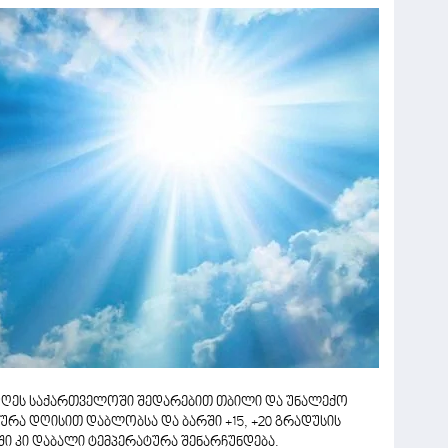
დღეს საქართველოში შედარებით თბილი და უნალექო
რა დღისით დაბლობსა და ბარში +15, +20 გრადუსის
ი კი დაბალი ტემპერატურა შენარჩუნდება.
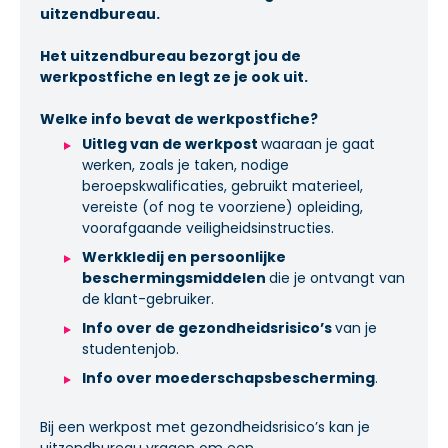
uitzendbureau.
Het uitzendbureau bezorgt jou de
werkpostfiche en legt ze je ook uit.
Welke info bevat de werkpostfiche?
Uitleg van de werkpost
waaraan je gaat
werken, zoals je taken, nodige
beroepskwalificaties, gebruikt materieel,
vereiste (of nog te voorziene) opleiding,
voorafgaande veiligheidsinstructies.
Werkkledij en persoonlijke
beschermingsmiddelen
die je ontvangt van
de klant-gebruiker.
Info over de gezondheidsrisico’s
van je
studentenjob.
Info over moederschapsbescherming
.
Bij een werkpost met gezondheidsrisico’s kan je
uitzendbureau vragen om een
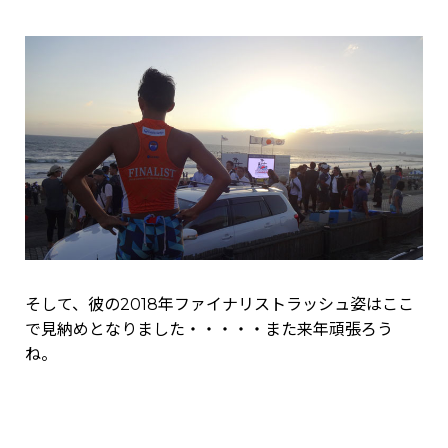
そして、彼の2018年ファイナリストラッシュ姿はここ
で見納めとなりました・・・・・また来年頑張ろう
ね。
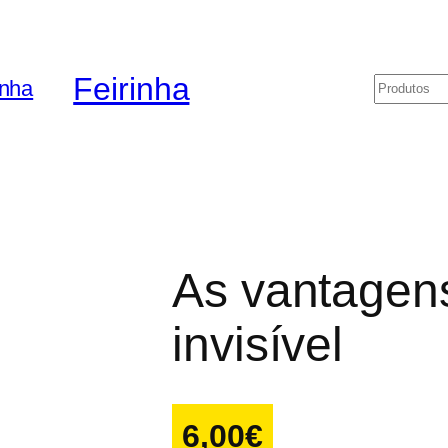
Feirinha
Pesquis
As vantagen
invisível
6,00
€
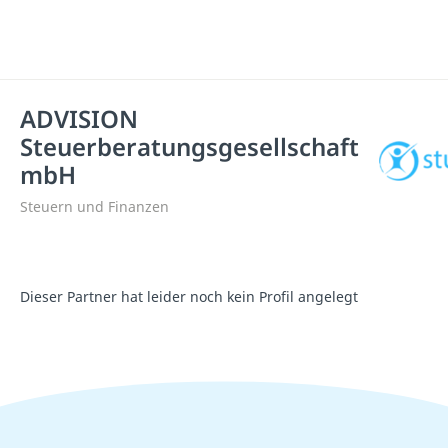
ADVISION
Steuerberatungsgesellschaft
mbH
Steuern und Finanzen
Dieser Partner hat leider noch kein Profil angelegt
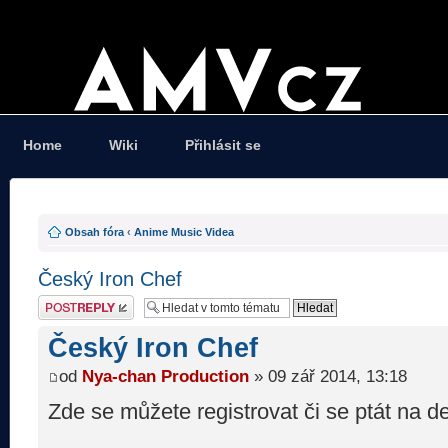
Home
Wiki
Přihlásit se
Obsah fóra
‹
Anime Music Videa
Český Iron Chef
Odeslat odpověď
Český Iron Chef
od
Nya-chan Production
» 09 zář 2014, 13:18
Zde se můžete registrovat či se ptát na det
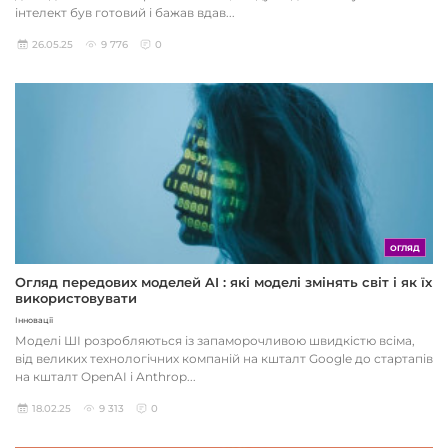
інтелект був готовий і бажав вдав...
26.05.25
9 776
0
ОГЛЯД
Огляд передових моделей AI : які моделі змінять світ і як їх
використовувати
Інновації
Моделі ШІ розробляються із запаморочливою швидкістю всіма,
від великих технологічних компаній на кшталт Google до стартапів
на кшталт OpenAI і Anthrop...
18.02.25
9 313
0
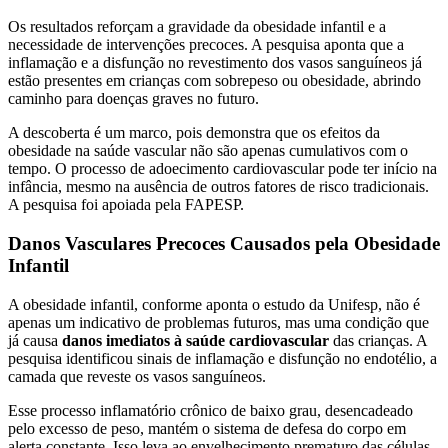
Os resultados reforçam a gravidade da obesidade infantil e a
necessidade de intervenções precoces. A pesquisa aponta que a
inflamação e a disfunção no revestimento dos vasos sanguíneos já
estão presentes em crianças com sobrepeso ou obesidade, abrindo
caminho para doenças graves no futuro.
A descoberta é um marco, pois demonstra que os efeitos da
obesidade na saúde vascular não são apenas cumulativos com o
tempo. O processo de adoecimento cardiovascular pode ter início na
infância, mesmo na ausência de outros fatores de risco tradicionais.
A pesquisa foi apoiada pela FAPESP.
Danos Vasculares Precoces Causados pela Obesidade
Infantil
A obesidade infantil, conforme aponta o estudo da Unifesp, não é
apenas um indicativo de problemas futuros, mas uma condição que
já causa
danos imediatos à saúde cardiovascular
das crianças. A
pesquisa identificou sinais de inflamação e disfunção no endotélio, a
camada que reveste os vasos sanguíneos.
Esse processo inflamatório crônico de baixo grau, desencadeado
pelo excesso de peso, mantém o sistema de defesa do corpo em
alerta constante. Isso leva ao envelhecimento prematuro das células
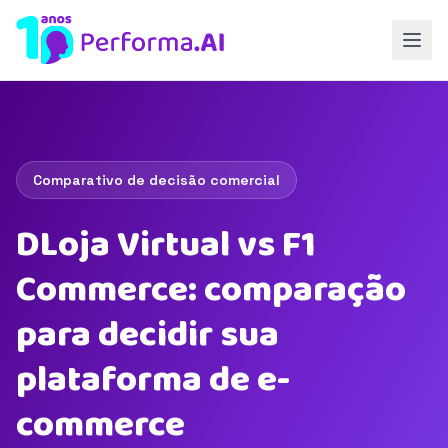
Comparativo de decisão comercial
DLoja Virtual vs F1
Commerce: comparação
para decidir sua
plataforma de e-
commerce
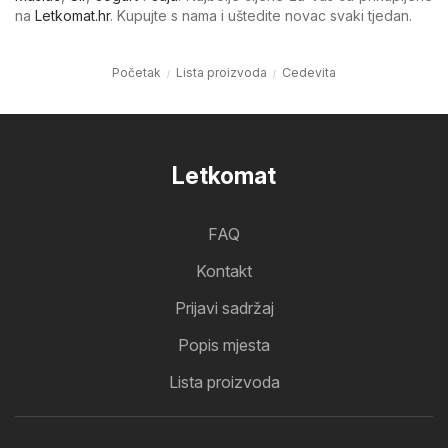
na
Letkomat.hr
. Kupujte s nama i uštedite novac svaki tjedan.
Početak
Lista proizvoda
Cedevita
Letkomat
FAQ
Kontakt
Prijavi sadržaj
Popis mjesta
Lista proizvoda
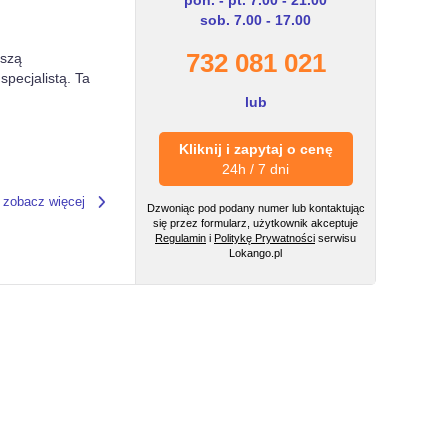
sob. 7.00 - 17.00
732 081 021
oszą
specjalistą. Ta
lub
Kliknij i zapytaj o cenę
24h / 7 dni
zobacz więcej
Dzwoniąc pod podany numer lub kontaktując
się przez formularz, użytkownik akceptuje
Regulamin
i
Politykę Prywatności
serwisu
Lokango.pl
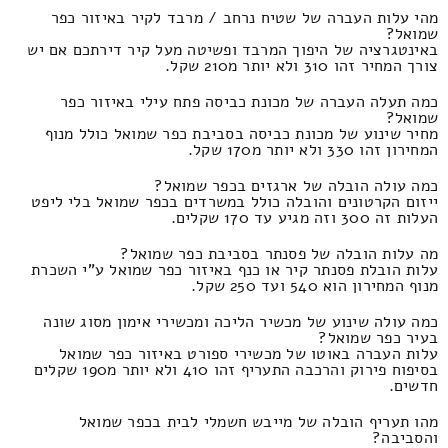
מהי עלות העברה של שטיח נרחב / מרבד לקיר באיזור כפר
שמואל?
באינטגרציה של היפוך המרבד ופשיטה מעל קיר דירתכם אם יש
צורך המחיר זהו 310 ולא יותר מ210 שקל.
כמה תעלה העברה של מכונת כביסה פתח עילי באיזור כפר
שמואל?
מחיר שינוע של מכונת כביסה בסביבת כפר שמואל כולל מנוף
המחירון זהו 330 ולא יותר מ170 שקל.
כמה עולה הובלה של ארגזים בכפר שמואל?
ייזום הקרטונים והובלה כולל במשרדים בכפר שמואל בלי ליפט
העלות זה 300 וזה מגיע עד 170 שקלים.
מה עלות הובלה של פסנתר בסביבת כפר שמואל?
עלות הובלת פסנתר קיר או כנף באיזור כפר שמואל ע"י השכרת
מנוף המחירון הוא 540 ועד 250 שקל.
כמה עולה שינוע של מכשיר הליכה ומכשירי אימון מסוג שונה
בעיר כפר שמואל?
עלות העברה באוטו של מכשירי ספורט באיזור כפר שמואל
בסיפוח פירוק והרכבה התעריף זהו 410 ולא יותר מ190 שקלים
חדשים.
מהו תעריף הובלה של מייבש חשמלי לבית בכפר שמואל
והסביבה?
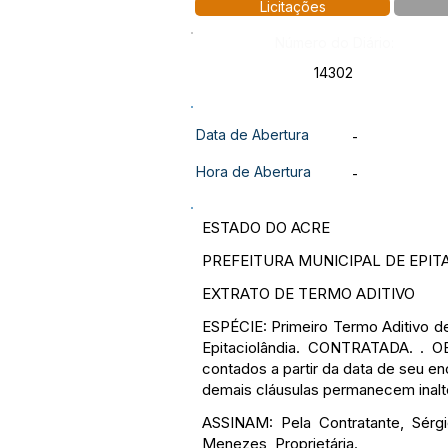
Licitações
Número do Diário:
14302
Data de Abertura
-
Hora de Abertura
-
ESTADO DO ACRE
PREFEITURA MUNICIPAL DE EPIT
EXTRATO DE TERMO ADITIVO
ESPÉCIE: Primeiro Termo Aditivo
Epitaciolândia. CONTRATADA. . O
contados a partir da data de seu e
demais cláusulas permanecem inal
ASSINAM: Pela Contratante, Sérgi
Menezes, Proprietária.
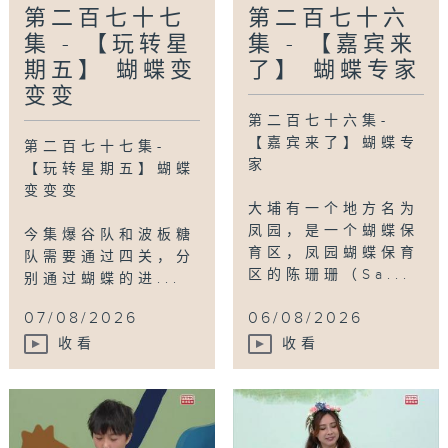
第二百七十七
第二百七十六
集 - 【玩转星
集 - 【嘉宾来
期五】 蝴蝶变
了】 蝴蝶专家
变变
第二百七十六集-
【嘉宾来了】蝴蝶专
第二百七十七集-
家
【玩转星期五】蝴蝶
变变变
大埔有一个地方名为
凤园，是一个蝴蝶保
今集爆谷队和波板糖
育区，凤园蝴蝶保育
队需要通过四关，分
区的陈珊珊（Sa...
别通过蝴蝶的进...
07/08/2026
06/08/2026
收看
收看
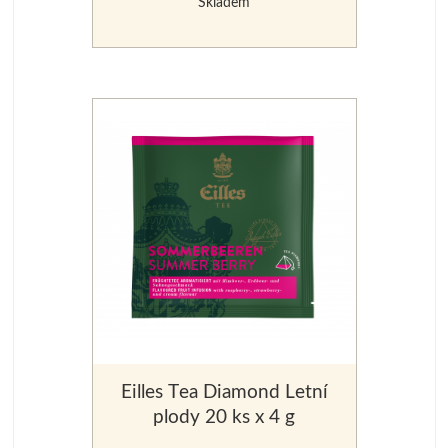
Skladem
Eilles Tea Diamond Letní
plody 20 ks x 4 g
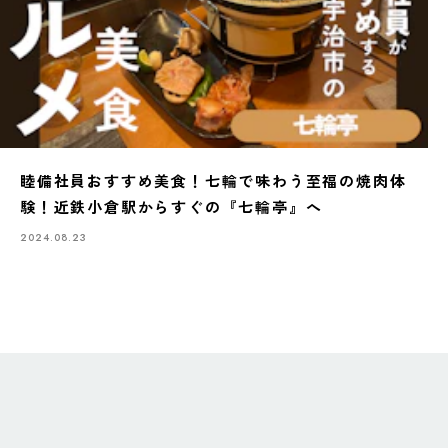
睦備社員おすすめ美食！七輪で味わう至福の焼肉体
験！近鉄小倉駅からすぐの『七輪亭』へ
2024.08.23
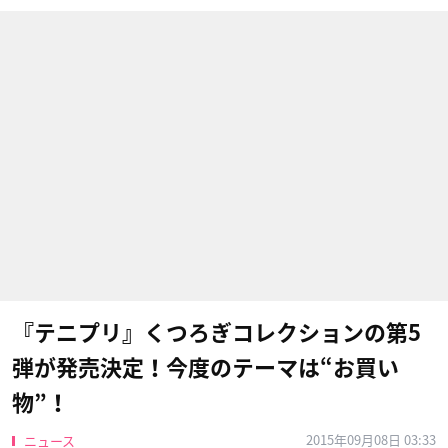
『テニプリ』くつろぎコレクションの第5
弾が発売決定！今度のテーマは“お買い
物”！
2015年09月08日 03:33
ニュース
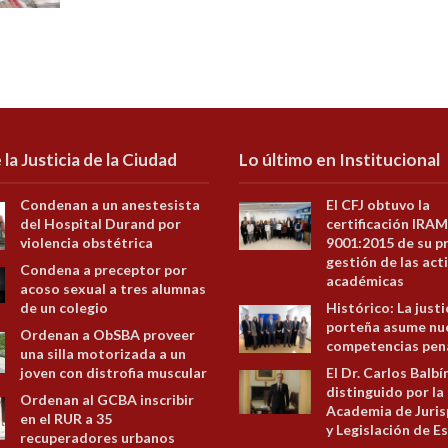
 la Justicia de la Ciudad
Lo último en Institucional
Condenan a un anestesista
El CFJ obtuvo la
del Hospital Durand por
certificación IRAM
violencia obstétrica
9001:2015 de su p
gestión de las act
Condena a preceptor por
académicas
acoso sexual a tres alumnas
de un colegio
Histórico: La justi
porteña asume nu
Ordenan a ObSBA proveer
competencias pen
una silla motorizada a un
joven con distrofia muscular
El Dr. Carlos Balbí
distinguido por la
Ordenan al GCBA inscribir
Academia de Juris
en el RUR a 35
y Legislación de E
recuperadores urbanos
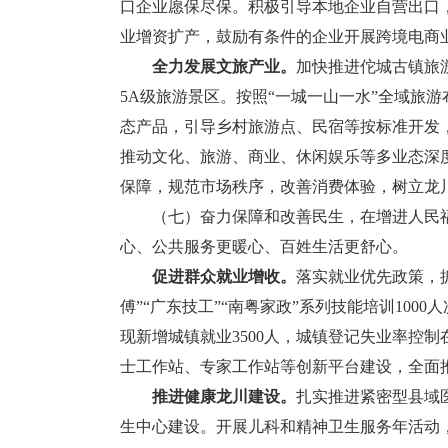
口企业愿保尽保。积极引导本地企业自营出口
业增资扩产，鼓励有条件的企业开展跨境电商
全力发展文旅产业。
加快推进佗城古镇旅
5A级旅游景区。按照“一城一山一水”全域旅
态产品，引导乡村旅游点、民宿等按标准开发，
推动文化、旅游、商业、休闲娱乐等多业态深
保障，规范市场秩序，改善消费体验，树立龙
（七）奋力保障和改善民生，在增进人民福祉
心、公共服务更暖心、百姓生活更舒心。
促进群众就业增收。
落实就业优先政策，
傅”“广东技工”“南粤家政”系列技能培训100
现新增城镇就业3500人，城镇登记失业率控
士工作站、专家工作站等创新平台建设，全面
推进健康龙川建设。
扎实推进紧密型县域
生中心建设。开展儿科和精神卫生服务年活动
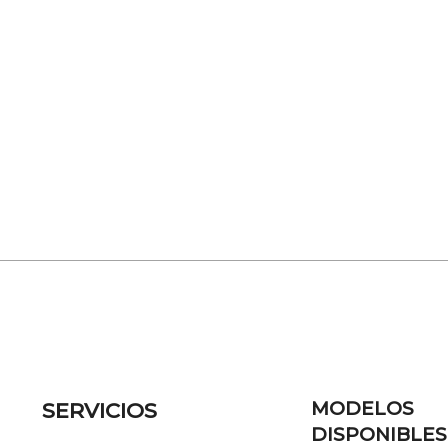
MODELOS
SERVICIOS
DISPONIBLES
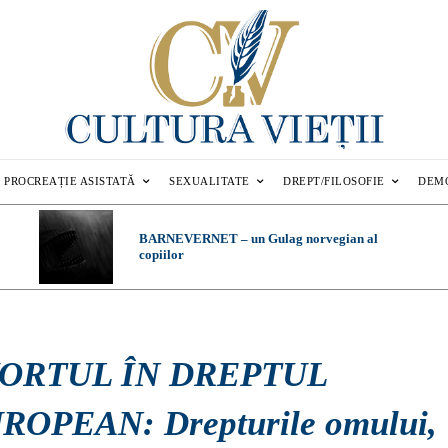
PROCREAȚIE ASISTATĂ
SEXUALITATE
DREPT/FILOSOFIE
DEM
BARNEVERNET – un Gulag norvegian al
copiilor
ORTUL ÎN DREPTUL
ROPEAN: Drepturile omului,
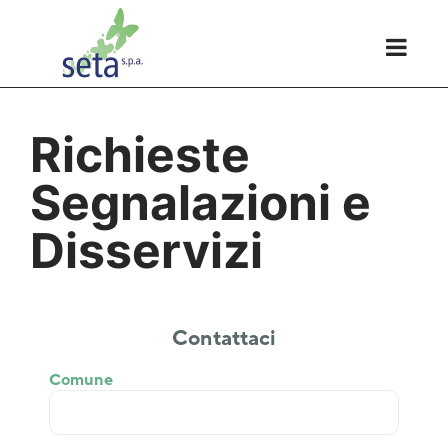
Richieste
Segnalazioni e
Disservizi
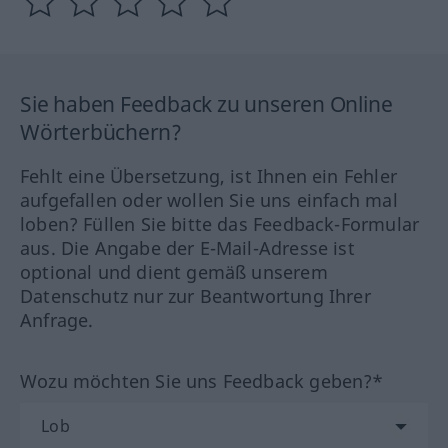
Sie haben Feedback zu unseren Online
Wörterbüchern?
Fehlt eine Übersetzung, ist Ihnen ein Fehler
aufgefallen oder wollen Sie uns einfach mal
loben? Füllen Sie bitte das Feedback-Formular
aus. Die Angabe der E-Mail-Adresse ist
optional und dient gemäß unserem
Datenschutz nur zur Beantwortung Ihrer
Anfrage.
Wozu möchten Sie uns Feedback geben?*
● ● ●
§ **EXERCISE OBJECTIVE**:
Could you copy out, word for word, the part of the rows above that opens with the line containing "uitzendbureau." and closes with the line containing "Dieser Partner hat", leaving the pictures out?

§ **PROBLEM SOLUTION**:
uitzendbureau.
Het uitzendbureau bezorgt jou de
werkpostfiche en legt ze je ook uit.
Welke info bevat de werkpostfiche?
Uitleg van de werkpost
waaraan je gaat
werken, zoals je taken, nodige
beroepskwalificaties, gebruikt materieel,
vereiste (of nog te voorziene) opleiding,
voorafgaande veiligheidsinstructies.
Werkkledij en persoonlijke
beschermingsmiddelen
die je ontvangt van
de klant-gebruiker.
Info over de gezondheidsrisico’s
van je
studentenjob.
Info over moederschapsbescherming
.
Bij een werkpost met gezondheidsrisico’s kan je
uitzendbureau vragen om een
そして、彼の2018年ファイナリストラッシュ姿はここ
で見納めとなりました・・・・・また来年頑張ろう
ね。
Feirinha
Pesquis
As vantagen
invisível
6,00
€
ADVISION
Steuerberatungsgesellschaft
mbH
Steuern und Finanzen
Dieser Partner hat leider noch kein Profil angelegt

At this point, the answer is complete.